>>>>>

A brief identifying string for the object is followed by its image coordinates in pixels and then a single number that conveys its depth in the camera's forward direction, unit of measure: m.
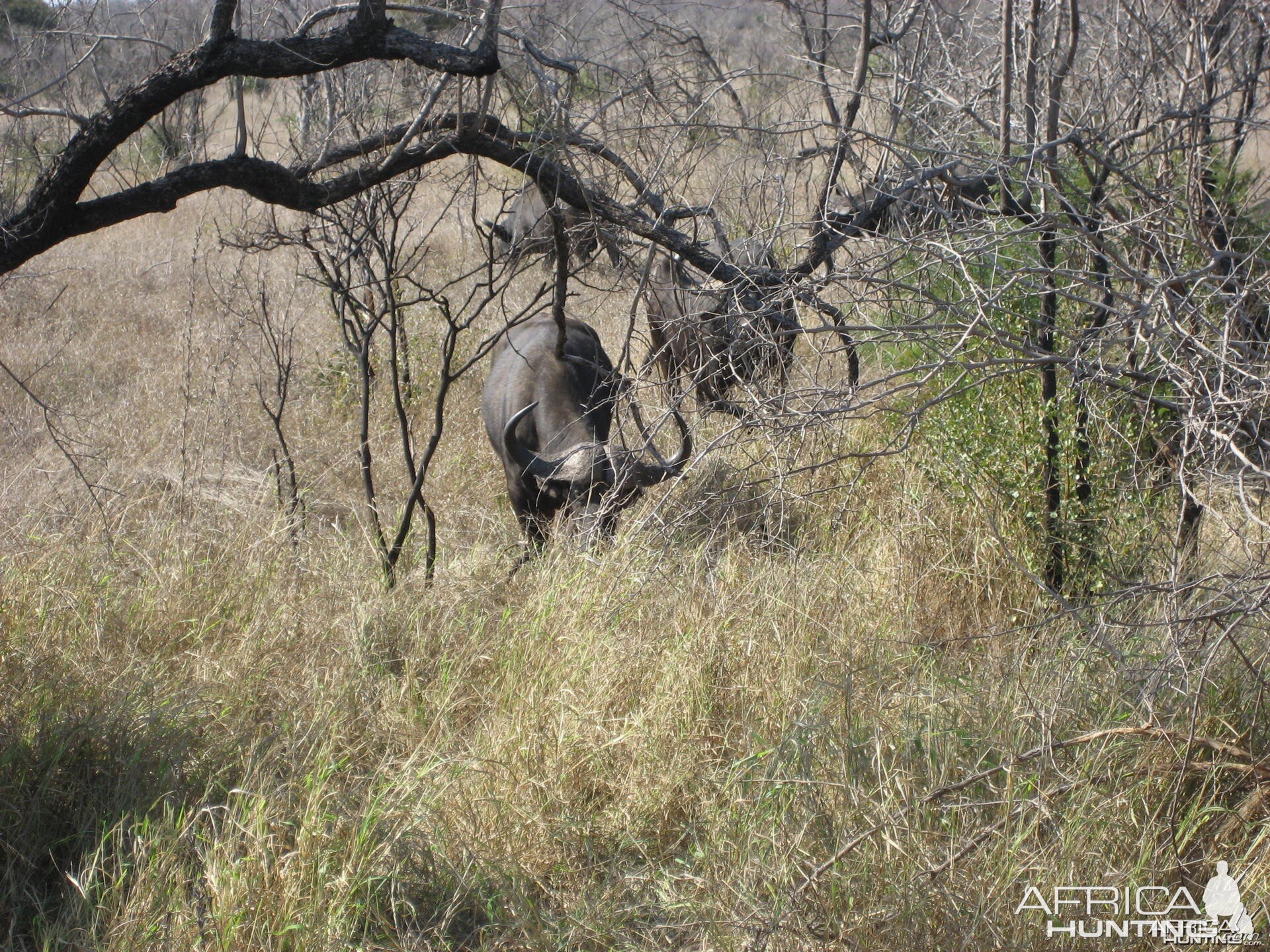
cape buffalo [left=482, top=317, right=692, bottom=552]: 13.02
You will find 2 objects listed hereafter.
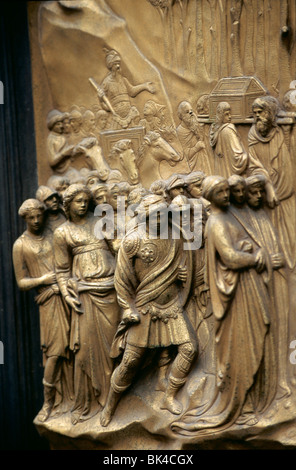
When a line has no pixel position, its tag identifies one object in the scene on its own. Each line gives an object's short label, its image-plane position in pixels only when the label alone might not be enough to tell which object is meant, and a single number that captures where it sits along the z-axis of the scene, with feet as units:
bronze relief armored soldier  25.14
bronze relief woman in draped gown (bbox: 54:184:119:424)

<<<<<

Copy out each record word for word and omit any pictures.

A brief identifying string for the object is followed by its image coordinates in pixels and then a single number that conveys its depth in the camera's forward direction, unit of measure: m.
cape buffalo [left=482, top=317, right=692, bottom=552]: 13.02
You will find 2 objects listed hereafter.
When a line has no pixel position, its tag identifies one object in the scene on its own. Each line gives an object's short label, its image-plane position in pixels only when the label alone might not be enough to tell which object is meant, and a single number that captures where it sits along the z-axis of the scene, with feet as units:
bronze relief armored soldier  25.14
bronze relief woman in draped gown (bbox: 54:184:119:424)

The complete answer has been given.